Médicos que compõem a Câmara Técnica Assessora de Imunização Covid-19, instância de aconselhamento do Ministério da Saúde, cogitam deixar a comissão se a pasta não voltar atrás na decisão de interromper a vacinação de adolescentes.
Em reunião virtual bastante tensa na tarde desta sexta-feira (17), especialistas e membros de sociedades e conselhos de medicina que compõem o colegiado, além de representantes de secretarias estaduais e municipais do setor rechaçaram de forma unânime a decisão do ministro Marcelo Queiroga de parar a vacinação para a faixa de 12 a 17 anos.
Conforme relatos de participantes da reunião, eles exigiram que o Ministério elabore uma nova nota técnica esclarecendo que a equipe de especialistas não foi consultada e que discorda da decisão. Exigiram também que a pasta defina um calendário para a retomada da vacinação deste grupo etário.
Um dos médicos presentes defendeu que a nota saísse já neste fim de semana. O objetivo é arrefecer os temores e o pânico provocados em pais de adolescentes, além da contrariedade por parte de movimentos antivacina.
Morte de adolescente
Ao anunciar a interrupção da vacinação para esse grupo, o ministro Marcelo Queiroga argumentou que havia um caso de uma adolescente que havia morrido após receber uma dose da Pfizer. Ele mesmo admitiu que não sabia se o fato tinha relação com o imunizante, mas enfatizou riscos de miocardite em vacinados.
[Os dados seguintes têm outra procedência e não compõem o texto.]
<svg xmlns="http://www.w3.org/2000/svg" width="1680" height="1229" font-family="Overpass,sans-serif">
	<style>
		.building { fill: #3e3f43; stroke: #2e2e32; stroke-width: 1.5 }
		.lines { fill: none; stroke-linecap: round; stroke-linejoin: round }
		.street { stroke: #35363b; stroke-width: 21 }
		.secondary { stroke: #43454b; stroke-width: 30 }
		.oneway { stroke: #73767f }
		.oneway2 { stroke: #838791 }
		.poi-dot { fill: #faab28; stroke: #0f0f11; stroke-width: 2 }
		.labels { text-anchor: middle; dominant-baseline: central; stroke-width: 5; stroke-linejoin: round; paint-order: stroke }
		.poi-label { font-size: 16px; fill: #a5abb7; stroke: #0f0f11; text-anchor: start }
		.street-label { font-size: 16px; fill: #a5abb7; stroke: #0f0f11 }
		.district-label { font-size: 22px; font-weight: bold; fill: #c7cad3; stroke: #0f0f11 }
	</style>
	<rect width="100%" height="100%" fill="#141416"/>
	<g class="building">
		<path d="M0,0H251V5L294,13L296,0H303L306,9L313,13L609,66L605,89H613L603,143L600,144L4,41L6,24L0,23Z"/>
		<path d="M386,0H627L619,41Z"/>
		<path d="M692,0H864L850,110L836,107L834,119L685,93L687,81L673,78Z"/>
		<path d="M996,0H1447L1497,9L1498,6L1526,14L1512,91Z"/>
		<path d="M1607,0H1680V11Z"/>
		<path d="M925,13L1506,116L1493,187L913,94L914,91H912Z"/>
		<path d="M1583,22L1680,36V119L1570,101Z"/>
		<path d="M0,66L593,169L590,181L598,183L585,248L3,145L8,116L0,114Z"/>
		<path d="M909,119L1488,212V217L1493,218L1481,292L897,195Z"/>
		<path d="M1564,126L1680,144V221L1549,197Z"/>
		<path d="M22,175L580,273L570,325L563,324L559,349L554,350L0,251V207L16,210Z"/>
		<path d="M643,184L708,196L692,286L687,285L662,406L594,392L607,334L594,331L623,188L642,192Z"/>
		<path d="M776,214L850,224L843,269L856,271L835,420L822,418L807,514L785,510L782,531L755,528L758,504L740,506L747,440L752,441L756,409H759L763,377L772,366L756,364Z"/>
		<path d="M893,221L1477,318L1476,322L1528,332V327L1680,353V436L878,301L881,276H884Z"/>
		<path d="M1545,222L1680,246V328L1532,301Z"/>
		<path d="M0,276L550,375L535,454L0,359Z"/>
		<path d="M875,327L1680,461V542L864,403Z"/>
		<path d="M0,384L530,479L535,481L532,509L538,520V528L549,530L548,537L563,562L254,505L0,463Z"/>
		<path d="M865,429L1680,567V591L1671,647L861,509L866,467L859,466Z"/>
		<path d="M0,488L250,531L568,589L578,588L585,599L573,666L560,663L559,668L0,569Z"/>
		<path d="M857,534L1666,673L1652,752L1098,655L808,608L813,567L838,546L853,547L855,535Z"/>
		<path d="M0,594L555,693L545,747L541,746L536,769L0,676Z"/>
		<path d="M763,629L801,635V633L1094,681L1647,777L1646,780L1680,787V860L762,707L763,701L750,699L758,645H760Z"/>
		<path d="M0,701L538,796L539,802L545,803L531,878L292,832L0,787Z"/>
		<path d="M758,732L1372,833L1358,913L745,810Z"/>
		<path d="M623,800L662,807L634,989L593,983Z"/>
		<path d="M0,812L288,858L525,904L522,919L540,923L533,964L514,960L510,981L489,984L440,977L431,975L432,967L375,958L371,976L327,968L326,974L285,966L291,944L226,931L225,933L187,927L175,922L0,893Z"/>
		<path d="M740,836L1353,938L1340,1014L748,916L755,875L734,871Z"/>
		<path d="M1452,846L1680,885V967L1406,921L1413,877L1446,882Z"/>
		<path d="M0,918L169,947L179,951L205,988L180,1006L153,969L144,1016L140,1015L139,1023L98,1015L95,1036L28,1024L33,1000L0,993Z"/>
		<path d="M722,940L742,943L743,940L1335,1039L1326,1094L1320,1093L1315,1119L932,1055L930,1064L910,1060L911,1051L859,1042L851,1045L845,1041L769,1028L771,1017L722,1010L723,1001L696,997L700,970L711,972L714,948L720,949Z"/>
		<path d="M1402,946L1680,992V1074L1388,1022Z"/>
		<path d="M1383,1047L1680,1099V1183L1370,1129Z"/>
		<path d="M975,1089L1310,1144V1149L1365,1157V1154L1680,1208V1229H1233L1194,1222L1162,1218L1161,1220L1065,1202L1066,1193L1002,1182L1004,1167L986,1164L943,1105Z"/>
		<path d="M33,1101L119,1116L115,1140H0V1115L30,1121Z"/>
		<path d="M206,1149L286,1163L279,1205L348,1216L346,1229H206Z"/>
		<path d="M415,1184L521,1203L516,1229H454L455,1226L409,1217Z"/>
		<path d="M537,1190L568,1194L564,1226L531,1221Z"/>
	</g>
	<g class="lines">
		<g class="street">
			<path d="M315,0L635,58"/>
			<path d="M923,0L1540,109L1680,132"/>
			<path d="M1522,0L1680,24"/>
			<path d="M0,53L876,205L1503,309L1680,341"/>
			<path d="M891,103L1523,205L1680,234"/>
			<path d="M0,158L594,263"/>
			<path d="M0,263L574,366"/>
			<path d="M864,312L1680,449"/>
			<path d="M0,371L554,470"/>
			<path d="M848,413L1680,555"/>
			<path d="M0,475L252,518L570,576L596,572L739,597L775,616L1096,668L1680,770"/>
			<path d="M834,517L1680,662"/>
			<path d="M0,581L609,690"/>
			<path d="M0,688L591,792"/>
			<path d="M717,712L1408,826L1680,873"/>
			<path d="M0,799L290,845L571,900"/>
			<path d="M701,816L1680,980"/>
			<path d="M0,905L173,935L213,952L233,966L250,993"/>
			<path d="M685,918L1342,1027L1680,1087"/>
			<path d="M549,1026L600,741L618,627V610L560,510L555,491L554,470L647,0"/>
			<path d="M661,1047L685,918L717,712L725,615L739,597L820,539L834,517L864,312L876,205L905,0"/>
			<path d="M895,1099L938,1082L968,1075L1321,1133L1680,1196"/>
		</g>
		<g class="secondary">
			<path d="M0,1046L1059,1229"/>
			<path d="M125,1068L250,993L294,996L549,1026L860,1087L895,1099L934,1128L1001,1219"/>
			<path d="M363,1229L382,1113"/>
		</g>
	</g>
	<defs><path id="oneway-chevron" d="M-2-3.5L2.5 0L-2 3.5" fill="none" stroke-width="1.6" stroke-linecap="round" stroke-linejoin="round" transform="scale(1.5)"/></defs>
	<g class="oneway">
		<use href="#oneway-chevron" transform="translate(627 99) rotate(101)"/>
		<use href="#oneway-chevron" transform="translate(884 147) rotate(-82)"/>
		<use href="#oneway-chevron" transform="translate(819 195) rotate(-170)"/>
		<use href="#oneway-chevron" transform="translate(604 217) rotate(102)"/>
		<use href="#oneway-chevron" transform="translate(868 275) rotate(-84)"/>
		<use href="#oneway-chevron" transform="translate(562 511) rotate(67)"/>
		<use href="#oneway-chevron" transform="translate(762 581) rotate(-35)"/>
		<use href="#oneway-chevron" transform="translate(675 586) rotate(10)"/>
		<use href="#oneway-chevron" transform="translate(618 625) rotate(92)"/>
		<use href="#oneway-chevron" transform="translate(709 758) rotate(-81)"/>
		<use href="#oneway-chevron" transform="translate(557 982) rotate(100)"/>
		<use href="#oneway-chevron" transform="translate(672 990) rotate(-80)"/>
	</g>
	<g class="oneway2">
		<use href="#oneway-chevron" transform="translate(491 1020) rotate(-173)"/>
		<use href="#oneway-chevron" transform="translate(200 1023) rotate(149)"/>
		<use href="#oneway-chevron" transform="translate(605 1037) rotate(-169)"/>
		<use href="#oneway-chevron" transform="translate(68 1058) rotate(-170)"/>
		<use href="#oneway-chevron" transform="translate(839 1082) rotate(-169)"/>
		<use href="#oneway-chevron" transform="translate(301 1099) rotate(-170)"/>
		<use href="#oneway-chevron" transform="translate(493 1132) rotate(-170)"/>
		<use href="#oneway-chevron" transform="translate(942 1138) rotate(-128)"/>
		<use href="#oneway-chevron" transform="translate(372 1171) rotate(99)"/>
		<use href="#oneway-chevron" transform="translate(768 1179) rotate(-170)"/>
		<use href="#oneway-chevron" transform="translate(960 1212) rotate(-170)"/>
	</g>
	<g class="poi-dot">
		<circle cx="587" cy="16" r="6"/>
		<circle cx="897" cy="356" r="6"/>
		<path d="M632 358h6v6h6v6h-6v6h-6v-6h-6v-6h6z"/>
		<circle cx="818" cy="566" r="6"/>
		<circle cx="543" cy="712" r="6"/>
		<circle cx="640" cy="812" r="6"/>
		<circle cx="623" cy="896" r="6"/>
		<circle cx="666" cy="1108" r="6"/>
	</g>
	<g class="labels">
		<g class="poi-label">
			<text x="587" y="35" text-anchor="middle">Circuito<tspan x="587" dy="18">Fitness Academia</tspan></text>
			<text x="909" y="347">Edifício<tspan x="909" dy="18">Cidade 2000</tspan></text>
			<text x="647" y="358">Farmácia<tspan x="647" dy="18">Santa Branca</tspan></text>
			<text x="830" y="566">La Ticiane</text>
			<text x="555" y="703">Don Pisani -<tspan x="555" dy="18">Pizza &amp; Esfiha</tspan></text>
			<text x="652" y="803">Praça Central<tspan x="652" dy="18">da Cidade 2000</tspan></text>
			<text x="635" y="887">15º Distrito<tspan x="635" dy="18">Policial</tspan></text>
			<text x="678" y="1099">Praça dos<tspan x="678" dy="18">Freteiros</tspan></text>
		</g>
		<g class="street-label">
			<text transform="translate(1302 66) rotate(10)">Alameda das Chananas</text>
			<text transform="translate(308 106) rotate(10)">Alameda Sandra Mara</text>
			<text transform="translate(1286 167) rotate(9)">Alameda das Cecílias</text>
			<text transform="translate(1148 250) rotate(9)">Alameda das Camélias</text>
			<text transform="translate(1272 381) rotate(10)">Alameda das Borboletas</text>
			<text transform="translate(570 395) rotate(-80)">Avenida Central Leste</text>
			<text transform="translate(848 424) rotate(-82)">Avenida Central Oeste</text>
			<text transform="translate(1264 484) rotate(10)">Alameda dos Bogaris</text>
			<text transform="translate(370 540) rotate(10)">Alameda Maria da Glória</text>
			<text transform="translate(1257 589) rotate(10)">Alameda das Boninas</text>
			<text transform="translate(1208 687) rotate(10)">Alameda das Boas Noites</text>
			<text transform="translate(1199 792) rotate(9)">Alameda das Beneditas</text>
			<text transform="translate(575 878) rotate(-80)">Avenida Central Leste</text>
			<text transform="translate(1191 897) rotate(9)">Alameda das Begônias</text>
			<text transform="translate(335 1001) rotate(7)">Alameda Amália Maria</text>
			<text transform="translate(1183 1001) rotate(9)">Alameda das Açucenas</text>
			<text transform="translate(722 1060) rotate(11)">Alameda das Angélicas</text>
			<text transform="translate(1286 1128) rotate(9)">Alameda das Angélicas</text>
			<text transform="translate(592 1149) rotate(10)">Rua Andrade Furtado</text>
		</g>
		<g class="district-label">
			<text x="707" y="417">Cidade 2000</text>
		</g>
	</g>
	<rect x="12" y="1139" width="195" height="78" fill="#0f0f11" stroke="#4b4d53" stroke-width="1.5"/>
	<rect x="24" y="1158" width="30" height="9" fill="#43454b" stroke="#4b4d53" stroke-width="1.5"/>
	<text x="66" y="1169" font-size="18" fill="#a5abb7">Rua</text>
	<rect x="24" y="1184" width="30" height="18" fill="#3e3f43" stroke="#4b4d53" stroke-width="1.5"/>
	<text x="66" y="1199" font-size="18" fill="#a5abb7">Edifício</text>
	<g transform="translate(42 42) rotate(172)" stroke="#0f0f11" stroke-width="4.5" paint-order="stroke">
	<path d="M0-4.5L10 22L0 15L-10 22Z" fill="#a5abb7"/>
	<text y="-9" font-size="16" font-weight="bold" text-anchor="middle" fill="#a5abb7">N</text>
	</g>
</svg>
Nesta sexta-feira, porém, a Secretaria da Saúde de São Paulo descartou que a morte da jovem tenha tido a ver com a vacina. Segundo o laudo da secretaria, a morte da adolescente está relacionada a uma doença autoimune que ela tinha, a púrpura. “Tal caso não pode ser usado como sinal de segurança, muito menos ser justificativa para alterar a estratégia de vacinação”, diz a nota da secretaria paulista.
O ministro Queiroga não participou da reunião de hoje. Quem ouviu as queixas dos médicos e dos representantes de conselhos de secretários de saúde foi a secretária extraordinária de enfrentamento à Covid-19, Rosana Mello, que assinou a nota que suspendeu a vacinação e provocou a atual crise. Ela ficou de levar os argumentos a Queiroga e responder até a próxima sexta-feira.
Se o Ministério não atender às exigências dos médicos, eles dizem que deixarão a Câmara Técnica. “Não faz sentido a gente ficar lá para não ser ouvido. A gente não ganha nada por isso e ainda fica tomando bordoada por coisas absurdas”, desabafou um dos integrantes, que pediu para se manter em anonimato.
Além da disseminação da suspeita infundada sobre a vacina, também irritou os médicos o fato de a nota do Ministério que acompanhou o anúncio da interrupção da primeira dose para os adolescentes recorrer a justificativas falsas, como a de que a Organização Mundial de Saúde (OMS) desaconselha o procedimento nessa faixa etária.
“Você acha que os Estados Unidos estariam vacinando sua população se houvesse tal risco?”, questionou outro médico que integra o colegiado. “A Inglaterra recomendou apenas uma dose de Pfizer até concluir estudos sobre o risco de miocardite, mas isso deve cair nas próximas semanas. A primeira dose segue sendo obrigatória”.